What happens after the neighborhoods are chosen?
At that point, we map the streets using Northeast Ohio Community and Neighborhood Data for Organizing. They have one of the most sophisticated online real estate research operations in the country, I think. They are able to identify the properties at risk, the mortgage holders, when properties go into foreclosure, and when there's tax delinquency issues, all of which enabled us to map the concentrated problems in a very strategic way.
And then we have the question of economics. The Cleveland Housing Network has to make a judgment about the property: this is going to cost us $120,000 to repair and we'll be able to sell it for X; therefore, we can pay this much. Then the property either goes to Opportunity Homes for redevelopment, or it goes on the city of Cleveland's demolition list.
At the end of the day, it's the community organization that knows what needs to be done because these are not just color-coded parcels on a map. They're structures on a street that affect people.

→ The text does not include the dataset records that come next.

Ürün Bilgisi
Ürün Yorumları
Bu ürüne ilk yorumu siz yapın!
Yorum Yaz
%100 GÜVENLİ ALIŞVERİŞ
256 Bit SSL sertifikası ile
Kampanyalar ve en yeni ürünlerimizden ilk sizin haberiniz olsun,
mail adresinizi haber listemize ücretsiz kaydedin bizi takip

How many homes have been helped by the program?
Fifty homes have been acquired. So far 20 have been sold, and the rest are under construction. In addition, 72 homes have been demolished and 35 of the properties have become new green applications--a community garden, a playground. We also have had 69 foreclosure interventions.
Who are your partners on this project, and how did they come to work together?
We have many partners. On the Opportunity Homes side, our main partner is the Cleveland Housing Network, a non-profit that has been developing affordable housing for 20 years. The primary organization we worked with on foreclosure intervention is ESOP: Empowering and Strengthening Ohio's People. We also have a real estate finance subsidiary called Village Capital. We said early on, what if the properties don't sell? How do you qualify people? All of that was a big component of what Village Capital worked on. They were the ones who arranged for the bank lending. They worked with the city and the national funders to set up a financing mechanism that allowed everyone to deal with the risk factors.
And the other important partner is the city of Cleveland. Cleveland received neighborhood stabilization funding, and they have agreed to work with us on the targeted demolitions. Cleveland also has a housing court with a very progressive judge, Judge Ray Pianka. He has been adamant about code enforcement and making sure the properties that are foreclosed are actually cared for.
Even though this is a small, targeted initiative, I think the critical component of what we've done is to beta-test all of these approaches that have application citywide, maybe nationally. We've found what works and what doesn't work.
So what have been the lessons learned?
We've learned that partnerships between community-based organizations, not-for-profits, and the city's public agencies are very effective. Public agencies on their own are bureaucratic and limited in terms of how they can respond. Community organizations don't necessarily have the capacity to take on the larger redevelopment agenda but they certainly understand the neighborhood dynamics. An organization like Neighborhood Progress and Village Capital can be very flexible and timely in how it applies resources. Building the trust between the parties has been the work of a number of years, but I think it's been vital.
Ultimately, we think you need to find ways to bring the private market--the mortgage lending capacity--back in to neighborhoods. In the midst of all this, there's this idea that responsible home-owning for low-income families is not really a viable policy agenda. That's not what we've found to be the case. But at the same time, homeownership isn't necessarily the answer to everything.